Popular physics books have never been so popular. It's about time, says Tom Chivers.
by: Tom Chivers
The universe is expanding at an ever-accelerating rate, yet we still don’t know what much of it is made of. If I had to guess, I’d say that most of it consists of books telling us that the universe is expanding at an ever-accelerating rate. The soaring popularity of popular physics books is a publishing phenomenon.
Traditionally, evolutionary biology has received most attention from publishers. As the philosopher and neuroscientist Daniel Dennett says, no area of science has been so well served by its writers: Richard Dawkins, Stephen Jay Gould and John Maynard Smith are particularly fine examples.
But since Dennett wrote that in 1995, evolutionary theory has been fighting for shelf space, as quantum physics and relativity mount a comeback. The past few weeks have seen Stephen Hawking’s new book, The Grand Design, move from the books pages to the front pages with its provocative argument that physicists do not need a creator to explain the universe’s existence. But a reader could equally well pick up We Need to Talk about Kelvin by Marcus Chown; In Search of the Multiverse by John Gribbin; Quantum by Manjit Kumar; Void by Frank Close; and dozens more.
“There’s a real interest in science books at the moment,” says Stuart Clark, author of The Universe (part of the “Big Question” series). And it’s not as if they’re light reading. Clark’s own book asks what stars are made from, whether there are alternative universes, what the fate of the universe will be, and whether, à la Hawking, there is cosmological evidence for the existence of God.
Marcus Chown agrees that such science is becoming mainstream: another of his books, Quantum Theory Cannot Hurt You, sold 60,000 copies. “I thought the words 'quantum theory’ would put people off, but they appear to think: 'I’ve heard of that. I ought to find out what it’s about.’ Popular science is a mature part of literature.”

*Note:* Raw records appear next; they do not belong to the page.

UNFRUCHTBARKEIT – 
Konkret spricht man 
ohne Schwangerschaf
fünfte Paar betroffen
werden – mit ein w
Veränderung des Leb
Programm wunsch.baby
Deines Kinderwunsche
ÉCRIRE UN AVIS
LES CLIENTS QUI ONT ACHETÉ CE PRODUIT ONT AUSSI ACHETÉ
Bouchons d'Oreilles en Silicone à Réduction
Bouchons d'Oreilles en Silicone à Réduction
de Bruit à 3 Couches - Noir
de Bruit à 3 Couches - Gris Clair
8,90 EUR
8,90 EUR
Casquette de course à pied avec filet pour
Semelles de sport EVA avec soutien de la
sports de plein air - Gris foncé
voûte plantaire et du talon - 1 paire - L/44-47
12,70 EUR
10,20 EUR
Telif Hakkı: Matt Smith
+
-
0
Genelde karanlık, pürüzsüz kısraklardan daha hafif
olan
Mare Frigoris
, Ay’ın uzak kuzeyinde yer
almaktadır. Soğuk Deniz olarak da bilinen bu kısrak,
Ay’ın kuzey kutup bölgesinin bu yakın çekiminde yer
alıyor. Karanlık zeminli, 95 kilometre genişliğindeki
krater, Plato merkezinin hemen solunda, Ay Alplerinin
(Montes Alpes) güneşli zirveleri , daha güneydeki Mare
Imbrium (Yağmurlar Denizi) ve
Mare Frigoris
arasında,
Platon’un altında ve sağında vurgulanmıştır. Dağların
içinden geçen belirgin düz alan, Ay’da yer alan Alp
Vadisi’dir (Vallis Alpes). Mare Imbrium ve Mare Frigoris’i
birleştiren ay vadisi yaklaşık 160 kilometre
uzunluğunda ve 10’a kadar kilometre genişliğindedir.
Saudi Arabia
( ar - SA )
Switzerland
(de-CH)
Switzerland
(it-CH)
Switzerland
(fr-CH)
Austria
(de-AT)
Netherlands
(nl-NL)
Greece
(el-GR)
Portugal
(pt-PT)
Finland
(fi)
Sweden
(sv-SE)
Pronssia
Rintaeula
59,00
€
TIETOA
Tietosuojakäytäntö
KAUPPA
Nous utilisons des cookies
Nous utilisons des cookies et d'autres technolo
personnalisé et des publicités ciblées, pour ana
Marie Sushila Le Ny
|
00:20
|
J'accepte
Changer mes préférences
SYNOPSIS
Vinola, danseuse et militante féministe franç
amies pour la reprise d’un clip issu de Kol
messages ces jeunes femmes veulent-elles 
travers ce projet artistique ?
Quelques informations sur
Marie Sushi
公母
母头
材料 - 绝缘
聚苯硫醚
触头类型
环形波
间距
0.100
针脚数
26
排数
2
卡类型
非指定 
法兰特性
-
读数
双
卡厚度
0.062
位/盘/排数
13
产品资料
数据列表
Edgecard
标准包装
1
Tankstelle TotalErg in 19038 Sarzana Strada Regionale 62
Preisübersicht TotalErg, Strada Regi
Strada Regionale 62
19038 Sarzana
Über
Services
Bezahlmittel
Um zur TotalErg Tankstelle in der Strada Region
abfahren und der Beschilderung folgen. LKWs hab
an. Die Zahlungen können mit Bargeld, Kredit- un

It’s not just literature that has seen a flourishing of interest. This year, popular physics has been dominated by the TV series Wonders of the Solar System, presented by Professor Brian Cox. It has given physics, in the form of astronomy and cosmology, the box seat in the scientific mainstream. Clark says it’s not just down to the former D:Ream keyboard player, though: “Cox realises science is inherently interesting, that you don’t have to bust a gut with hyperbole and CGI to keep the public’s interest.”
The first episode of Wonders pulled in 2.8 million viewers and created a huge buzz online. As Chown says, “what was striking was how many non-scientists on Twitter absolutely loved it”.
But as the sales figures suggest, interest has been building for a few years. One of the biggest sellers, Simon Singh’s 2004 book Big Bang, was also one of the first – following the granddaddy of the genre, Hawking’s A Brief History of Time.
The book is now more than 20 years old – but, says Chown, it changed everything. “Ten million copies sold and 237 weeks on the bestseller list. There have been popular science writers before – Carl Sagan, Isaac Asimov. But I don’t believe there were popular science sections in bookshops before Hawking.”
Whatever the reason, the explosion of interest is overdue. Physics – the stuff of the impossibly huge and the unimaginably tiny – shouldn’t need a reason to be popular beyond its own incredible subject matter.
Open these books and you’ll find out more about how the universe began and what it is made of; why planets orbit stars and why stars glow. You’ll discover the weird stuff that goes on at quantum level – particles that are in two places at the same time and that seem to know if you’re watching them. You’ll learn why the universe had to be how it is, since we’re here to talk about it. It’s a chance to dip your toe in the greatest pool of learning in human history – and a section in Waterstone’s is the very least that it deserves.